The Food and Drug Administration is caving to Robert F. Kennedy Jr.’s vaccine conspiracies.
The FDA quietly removed a web page warning against therapies and treatments making “false claims” about autism, ProPublica reported Wednesday.
The Department of Health and Human Services told the investigative outlet that it had retired the web page “during a routine clean up of dated content at the end of 2025.” The page had not been updated since 2019, according to the agency.
The decision to ax the web landing has outraged autism advocates, who argue that there was nothing inaccurate about the information posted on the page, regardless of the last time it was updated.
The deceptive “treatments” for autism that the nixed FDA page warned against include raw camel milk, clay baths, and chlorine dioxide, a bleaching agent sometimes used in mouthwash (though it’s typically accompanied by labels warning against its ingestion), according to an archived version of the website.
“It may be an older page, but those warnings are still necessary,” Zoe Gross, a director at the Autistic Self Advocacy Network, told ProPublica. “People are still being preyed on by these alternative treatments like chelation and chlorine dioxide. Those can both kill people.”
The decision has also added to mounting fears that Kennedy’s appointment to run the Health and Human Services Department—and his virulent perspective on vaccines—is taking a vicious toll on America’s public health policy.
America’s diminishing herd immunity is due to a growing movement of anti-vax parents—whom Kennedy currently champions at the federal level—who refuse to provide their children with the same public health advantages that they received in their youth, mostly in fear of thoroughly debunked conspiracy theories that, at one point, linked autism to vaccines.
The researcher who sparked the myth that vaccines cause autism did so with a fraudulent paper. As a result, he lost his medical license and eventually rescinded his opinion. Since then, dozens of studies have proven there’s no correlation between autism and vaccines, including one study that surveyed more than 660,000 children over the course of 11 years.

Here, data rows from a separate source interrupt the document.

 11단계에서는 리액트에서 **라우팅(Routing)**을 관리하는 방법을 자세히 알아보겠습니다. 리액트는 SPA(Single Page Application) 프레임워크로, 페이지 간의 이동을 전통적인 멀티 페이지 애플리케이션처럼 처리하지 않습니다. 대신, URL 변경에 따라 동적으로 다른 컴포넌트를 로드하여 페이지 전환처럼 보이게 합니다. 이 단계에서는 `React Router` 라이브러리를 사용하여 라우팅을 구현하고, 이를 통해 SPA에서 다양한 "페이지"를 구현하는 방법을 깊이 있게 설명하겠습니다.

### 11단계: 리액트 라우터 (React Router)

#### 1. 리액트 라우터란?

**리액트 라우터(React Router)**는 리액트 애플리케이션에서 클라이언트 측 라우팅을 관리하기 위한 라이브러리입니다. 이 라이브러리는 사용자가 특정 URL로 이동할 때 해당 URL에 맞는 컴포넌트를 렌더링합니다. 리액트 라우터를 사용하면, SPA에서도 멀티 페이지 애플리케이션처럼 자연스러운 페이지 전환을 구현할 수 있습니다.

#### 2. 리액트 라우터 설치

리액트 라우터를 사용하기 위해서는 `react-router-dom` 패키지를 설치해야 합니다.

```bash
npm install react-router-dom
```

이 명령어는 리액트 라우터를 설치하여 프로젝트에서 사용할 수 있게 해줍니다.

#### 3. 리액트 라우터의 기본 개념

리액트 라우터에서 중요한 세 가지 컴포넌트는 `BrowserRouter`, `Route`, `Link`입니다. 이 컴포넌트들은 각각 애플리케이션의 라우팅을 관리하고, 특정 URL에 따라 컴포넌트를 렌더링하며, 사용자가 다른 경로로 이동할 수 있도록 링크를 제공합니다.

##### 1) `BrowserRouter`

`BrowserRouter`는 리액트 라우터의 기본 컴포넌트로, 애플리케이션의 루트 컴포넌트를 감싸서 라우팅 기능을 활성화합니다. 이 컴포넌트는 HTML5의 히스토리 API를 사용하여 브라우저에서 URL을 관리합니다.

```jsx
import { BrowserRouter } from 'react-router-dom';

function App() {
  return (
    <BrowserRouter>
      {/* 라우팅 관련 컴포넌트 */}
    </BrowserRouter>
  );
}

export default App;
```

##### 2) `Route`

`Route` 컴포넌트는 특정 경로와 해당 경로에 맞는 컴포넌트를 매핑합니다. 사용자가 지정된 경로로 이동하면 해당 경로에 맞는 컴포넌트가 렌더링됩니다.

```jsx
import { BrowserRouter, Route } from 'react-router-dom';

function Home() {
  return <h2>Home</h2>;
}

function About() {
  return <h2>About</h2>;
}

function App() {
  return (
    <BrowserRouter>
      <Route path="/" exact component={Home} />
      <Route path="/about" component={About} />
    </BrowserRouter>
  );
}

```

During Texas’s deadly measles outbreak last year, Kennedy dodged vaccine recommendations by urging concerned locals to take more vitamins. He also justified a local religious community’s decision not to receive the vaccine by claiming that the measles vaccine contains “aborted fetus debris” as well as “DNA particles.” Fact check: It does not. Even Kennedy’s own officials have denied his health conspiracies, potentially at cost to their employment.